Luís Urbano: The Intersection of Architecture and Film

Interview with Luís Urbano, a member of the Steering Panel 2017

Luís Urbano in discussion with Karen Eicker about using narrative film to explore the intersection between architecture and film

Luis Urbano – architect, producer, director and academic – recently visited South Africa to participate in the first Steering Committee panel discussion for the Africa Architecture Awards, and as a guest speaker at the Architect Africa Film Festival 2016.

Urbano’s work explores the intersection of architecture and film, using the technique of narrative film to transmit the quality of architecture and building. His film, Sizígia, showcased at the AAFF2016, gives life and presence to Alvaro Siza’s iconic complex of tidal pools in Leça da Palmeira, through the visual, audio and emotive narrative that unfolds to a soundtrack completely devoid of dialogue or music.

He says, “As architects, even if we are not professional filmmakers, we possess the useful ability to frame perceptions in the same way that we frame a building through drawing. The way that architects think about creating a building is very similar to the way that filmmakers make a film.

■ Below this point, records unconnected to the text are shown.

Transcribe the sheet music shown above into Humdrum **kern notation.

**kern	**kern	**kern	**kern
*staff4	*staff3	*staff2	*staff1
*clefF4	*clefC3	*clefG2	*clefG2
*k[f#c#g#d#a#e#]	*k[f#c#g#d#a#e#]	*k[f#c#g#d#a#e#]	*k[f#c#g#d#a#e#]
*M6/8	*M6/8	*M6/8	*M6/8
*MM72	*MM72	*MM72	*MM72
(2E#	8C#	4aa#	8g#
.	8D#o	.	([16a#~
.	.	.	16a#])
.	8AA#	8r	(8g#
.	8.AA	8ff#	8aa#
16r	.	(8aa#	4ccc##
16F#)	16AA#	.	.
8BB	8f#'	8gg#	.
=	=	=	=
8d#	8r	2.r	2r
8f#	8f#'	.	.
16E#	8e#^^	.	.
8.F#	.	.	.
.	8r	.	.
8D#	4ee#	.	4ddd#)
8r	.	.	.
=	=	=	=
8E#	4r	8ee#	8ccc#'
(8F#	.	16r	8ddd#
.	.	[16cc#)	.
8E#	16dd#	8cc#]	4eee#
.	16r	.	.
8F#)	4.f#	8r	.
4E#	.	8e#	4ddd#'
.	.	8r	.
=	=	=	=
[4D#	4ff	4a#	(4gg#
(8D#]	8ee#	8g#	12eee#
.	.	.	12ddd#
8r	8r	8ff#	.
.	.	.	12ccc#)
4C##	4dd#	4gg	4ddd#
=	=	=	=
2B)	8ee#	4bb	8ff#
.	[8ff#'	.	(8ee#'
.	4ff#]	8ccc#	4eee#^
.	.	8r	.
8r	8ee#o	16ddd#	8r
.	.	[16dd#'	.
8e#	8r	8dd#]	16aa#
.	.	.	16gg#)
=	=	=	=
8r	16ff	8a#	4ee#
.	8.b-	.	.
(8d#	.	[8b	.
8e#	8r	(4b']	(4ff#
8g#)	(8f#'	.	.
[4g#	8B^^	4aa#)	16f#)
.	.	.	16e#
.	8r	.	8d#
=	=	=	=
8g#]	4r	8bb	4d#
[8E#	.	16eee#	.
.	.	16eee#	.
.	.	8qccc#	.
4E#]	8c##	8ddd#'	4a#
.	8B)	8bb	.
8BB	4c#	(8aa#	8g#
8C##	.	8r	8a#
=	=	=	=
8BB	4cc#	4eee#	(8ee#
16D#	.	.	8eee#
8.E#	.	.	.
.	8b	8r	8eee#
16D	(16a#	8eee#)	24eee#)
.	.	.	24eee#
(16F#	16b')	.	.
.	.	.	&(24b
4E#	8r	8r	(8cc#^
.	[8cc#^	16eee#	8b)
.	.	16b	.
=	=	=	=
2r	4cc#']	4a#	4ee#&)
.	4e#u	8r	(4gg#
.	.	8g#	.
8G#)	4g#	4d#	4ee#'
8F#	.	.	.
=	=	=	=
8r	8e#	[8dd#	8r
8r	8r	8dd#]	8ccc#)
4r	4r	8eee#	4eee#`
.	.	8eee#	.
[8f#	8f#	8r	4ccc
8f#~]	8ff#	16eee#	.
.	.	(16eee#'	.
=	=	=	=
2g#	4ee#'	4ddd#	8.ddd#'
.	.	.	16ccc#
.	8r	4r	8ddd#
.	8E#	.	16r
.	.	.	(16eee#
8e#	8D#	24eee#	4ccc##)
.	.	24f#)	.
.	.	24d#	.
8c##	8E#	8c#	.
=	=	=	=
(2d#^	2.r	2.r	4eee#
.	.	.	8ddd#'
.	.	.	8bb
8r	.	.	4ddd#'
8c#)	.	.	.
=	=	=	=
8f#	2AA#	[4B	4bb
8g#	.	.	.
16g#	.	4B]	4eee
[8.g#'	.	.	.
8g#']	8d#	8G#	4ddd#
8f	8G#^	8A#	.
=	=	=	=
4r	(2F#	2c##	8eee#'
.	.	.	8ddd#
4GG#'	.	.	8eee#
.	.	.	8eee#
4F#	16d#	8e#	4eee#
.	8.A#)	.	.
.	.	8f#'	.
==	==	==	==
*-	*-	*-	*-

In both disciplines, the end product is very expensive to create, so we cannot experiment with the real thing. Architects use drawings and models to communicate their intentions; filmmakers use storyboarding. And, when the real product is being made, only the architects and directors have the sole responsibility of organising the process as they are the only ones who have the whole image of the project in their heads. They are the ones who must guarantee that the integrity of the project is carried through from the original idea.”

This intersection between architecture and film is something that Urbano started to explore in his graduation thesis, beginning with a purely theoretical approach but then starting to use the language of cinema to explore the dimension of architecture. As a Professor in the Faculty of Architecture at the University of Porto in Portugal, he began to encourage his students to use the language of film to explore the city of Porto through fictional ideas of the city.

He then started to organise 15-day workshops with other schools of architecture at Cambridge, Liverpool and Talin. The outcomes were a series of films of between 30 seconds and 5 minutes, some exploring urban fabric and others buildings – always using a narrative structure.

He then applied for a scholarship for a research project on the history of the strong relationship that existed in the 1960s between architecture and film in Portugal. Sizígia was born as part of this initiative. The film uses a very simple but clever story to depict the building as the main character.

Urbano advises that it is worth spending time on developing the narrative of the film before the process of filming begins. “Using just renderings, fly-through or video of the building without narrative is just showing the building – it’s not very inventive. Our perception of architecture and the way we memorise buildings is not a continuous path, so it requires planning and editing in order to make it more interesting for the audience. Focus on the atmosphere, surfaces and textures, and the opportunities that light and sound offer – rather than technical issues.

“Storyboarding – using drawings to depict the narrative – is an easy way for architects to visualise film. Architects have the capacity to anticipate because we are used to doing this with designing buildings. So design the film using drawing or photography before actually filming. And be prepared to spend time on editing, and participate in this process. Architects are used to editing spaces and joining together different textures and materials. Editing is probably the most important part of making the film, where the meaning and concept of the film are translated – so take control and be part of this process.”

As far as the soundtrack is concerned, Urbano believes that it is much more interesting to use the sound of the building and its urban context, rather than music, as the idea and experience of the film are transmitted more effectively. As cameras typically do not record good quality sound, it is probably necessary to record sound independently or build the soundtrack using sounds from a database of similar but better quality sounds in order to enhance the mood.

“It’s very important that this is not a gratuitous decision,” says Urbano. “For Sizígia, we only agreed on the sounds for setting the mood after the third composition, using sounds that weren’t even captured on site, like the cries of seagulls and the sound of children laughing. It was interesting to discover that people laugh differently in different parts of world – so we had to use the sound of Portuguese people laughing.”

Commenting on creating film for online platforms, like the Africa Architecture Awards, Urbano observes that the experience is completely different from being in a cinema where you go to intentionally see a film. “People disconnect very quickly. So the film must be short and immediately engaging so that people immediately relate. Social media has to do with velocity – after 1 or 2 minutes, if you’re not enjoying the film, you skip to the next.”

“In the last five years technology has changed a lot. On the positive side, students are now completely comfortable using mobile phones and small cameras, which they use in their everyday lives. On the downside, they are so at ease with the medium that, in the beginning, they don’t give proper attention to planning and framing because they want a quick outcome.”

By merging the world of the imagination and the creative media of drawing, writing and model-making, film has the potential to bring the communication of architecture into the future.